• EXERCISE DATA:
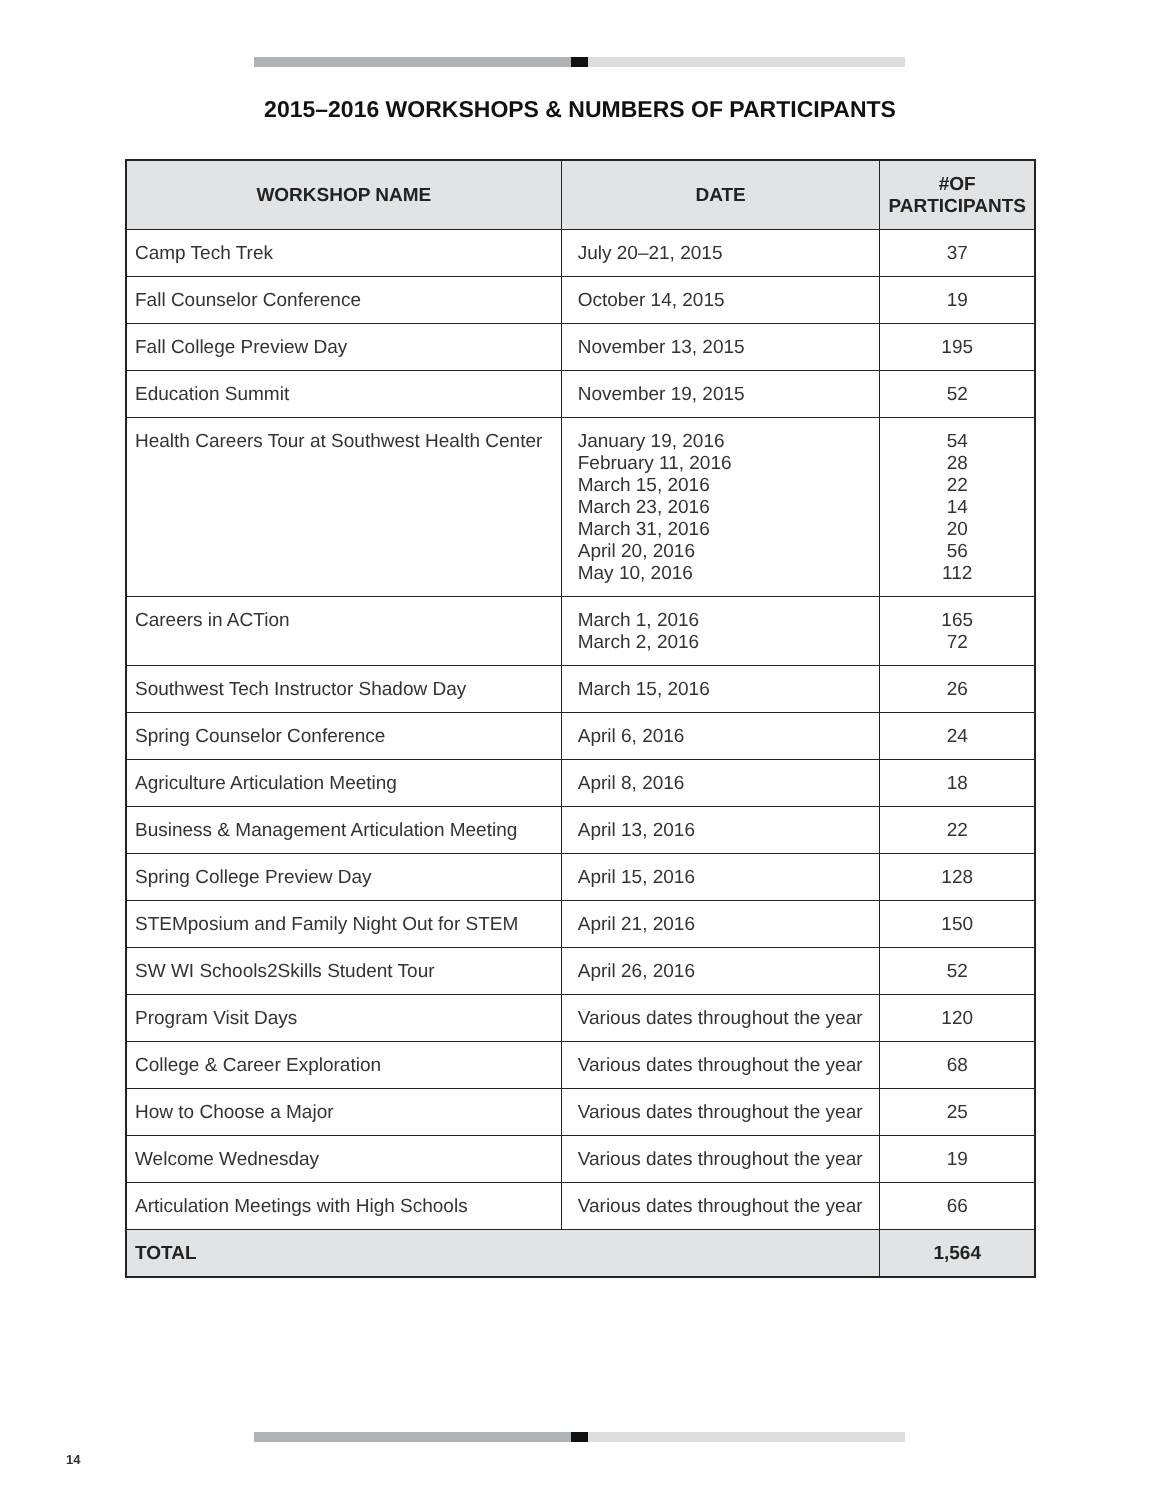2015–2016 WORKSHOPS & NUMBERS OF PARTICIPANTS
| WORKSHOP NAME | DATE | #OF PARTICIPANTS |
| --- | --- | --- |
| Camp Tech Trek | July 20–21, 2015 | 37 |
| Fall Counselor Conference | October 14, 2015 | 19 |
| Fall College Preview Day | November 13, 2015 | 195 |
| Education Summit | November 19, 2015 | 52 |
| Health Careers Tour at Southwest Health Center | January 19, 2016 February 11, 2016 March 15, 2016 March 23, 2016 March 31, 2016 April 20, 2016 May 10, 2016 | 54 28 22 14 20 56 112 |
| Careers in ACTion | March 1, 2016 March 2, 2016 | 165 72 |
| Southwest Tech Instructor Shadow Day | March 15, 2016 | 26 |
| Spring Counselor Conference | April 6, 2016 | 24 |
| Agriculture Articulation Meeting | April 8, 2016 | 18 |
| Business & Management Articulation Meeting | April 13, 2016 | 22 |
| Spring College Preview Day | April 15, 2016 | 128 |
| STEMposium and Family Night Out for STEM | April 21, 2016 | 150 |
| SW WI Schools2Skills Student Tour | April 26, 2016 | 52 |
| Program Visit Days | Various dates throughout the year | 120 |
| College & Career Exploration | Various dates throughout the year | 68 |
| How to Choose a Major | Various dates throughout the year | 25 |
| Welcome Wednesday | Various dates throughout the year | 19 |
| Articulation Meetings with High Schools | Various dates throughout the year | 66 |
| TOTAL | | 1,564 |
14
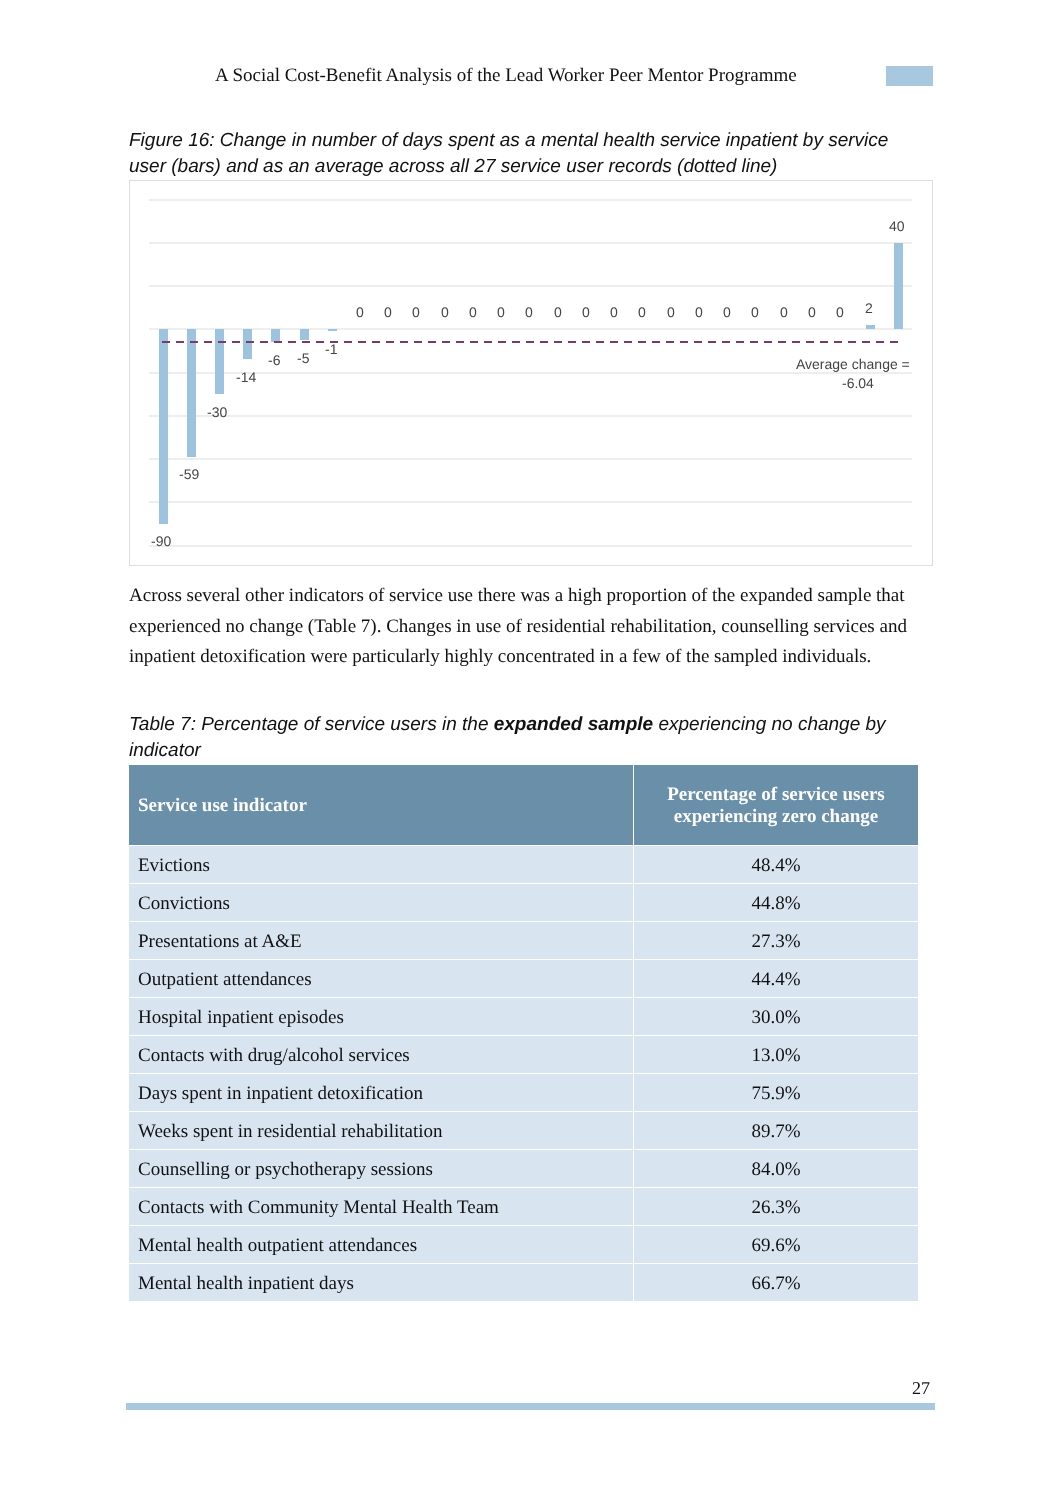A Social Cost-Benefit Analysis of the Lead Worker Peer Mentor Programme
Figure 16: Change in number of days spent as a mental health service inpatient by service user (bars) and as an average across all 27 service user records (dotted line)
-90
-59
-30
-14
-6
-5
-1
0
0
0
0
0
0
0
0
0
0
0
0
0
0
0
0
0
0
2
40
Average change =
-6.04
Across several other indicators of service use there was a high proportion of the expanded sample that experienced no change (Table 7). Changes in use of residential rehabilitation, counselling services and inpatient detoxification were particularly highly concentrated in a few of the sampled individuals.
Table 7: Percentage of service users in the expanded sample experiencing no change by indicator
| Service use indicator | Percentage of service users experiencing zero change |
| --- | --- |
| Evictions | 48.4% |
| Convictions | 44.8% |
| Presentations at A&E | 27.3% |
| Outpatient attendances | 44.4% |
| Hospital inpatient episodes | 30.0% |
| Contacts with drug/alcohol services | 13.0% |
| Days spent in inpatient detoxification | 75.9% |
| Weeks spent in residential rehabilitation | 89.7% |
| Counselling or psychotherapy sessions | 84.0% |
| Contacts with Community Mental Health Team | 26.3% |
| Mental health outpatient attendances | 69.6% |
| Mental health inpatient days | 66.7% |
27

• PROBLEM:
Once the pictures are dropped, please print every remaining line of the material verbatim.

• RESULT BELOW:
2015–2016 WORKSHOPS & NUMBERS OF PARTICIPANTS
| WORKSHOP NAME | DATE | #OF PARTICIPANTS |
| --- | --- | --- |
| Camp Tech Trek | July 20–21, 2015 | 37 |
| Fall Counselor Conference | October 14, 2015 | 19 |
| Fall College Preview Day | November 13, 2015 | 195 |
| Education Summit | November 19, 2015 | 52 |
| Health Careers Tour at Southwest Health Center | January 19, 2016 February 11, 2016 March 15, 2016 March 23, 2016 March 31, 2016 April 20, 2016 May 10, 2016 | 54 28 22 14 20 56 112 |
| Careers in ACTion | March 1, 2016 March 2, 2016 | 165 72 |
| Southwest Tech Instructor Shadow Day | March 15, 2016 | 26 |
| Spring Counselor Conference | April 6, 2016 | 24 |
| Agriculture Articulation Meeting | April 8, 2016 | 18 |
| Business & Management Articulation Meeting | April 13, 2016 | 22 |
| Spring College Preview Day | April 15, 2016 | 128 |
| STEMposium and Family Night Out for STEM | April 21, 2016 | 150 |
| SW WI Schools2Skills Student Tour | April 26, 2016 | 52 |
| Program Visit Days | Various dates throughout the year | 120 |
| College & Career Exploration | Various dates throughout the year | 68 |
| How to Choose a Major | Various dates throughout the year | 25 |
| Welcome Wednesday | Various dates throughout the year | 19 |
| Articulation Meetings with High Schools | Various dates throughout the year | 66 |
| TOTAL | | 1,564 |
14
A Social Cost-Benefit Analysis of the Lead Worker Peer Mentor Programme
Figure 16: Change in number of days spent as a mental health service inpatient by service user (bars) and as an average across all 27 service user records (dotted line)
-90
-59
-30
-14
-6
-5
-1
0
0
0
0
0
0
0
0
0
0
0
0
0
0
0
0
0
0
2
40
Average change =
-6.04
Across several other indicators of service use there was a high proportion of the expanded sample that experienced no change (Table 7). Changes in use of residential rehabilitation, counselling services and inpatient detoxification were particularly highly concentrated in a few of the sampled individuals.
Table 7: Percentage of service users in the expanded sample experiencing no change by indicator
| Service use indicator | Percentage of service users experiencing zero change |
| --- | --- |
| Evictions | 48.4% |
| Convictions | 44.8% |
| Presentations at A&E | 27.3% |
| Outpatient attendances | 44.4% |
| Hospital inpatient episodes | 30.0% |
| Contacts with drug/alcohol services | 13.0% |
| Days spent in inpatient detoxification | 75.9% |
| Weeks spent in residential rehabilitation | 89.7% |
| Counselling or psychotherapy sessions | 84.0% |
| Contacts with Community Mental Health Team | 26.3% |
| Mental health outpatient attendances | 69.6% |
| Mental health inpatient days | 66.7% |
27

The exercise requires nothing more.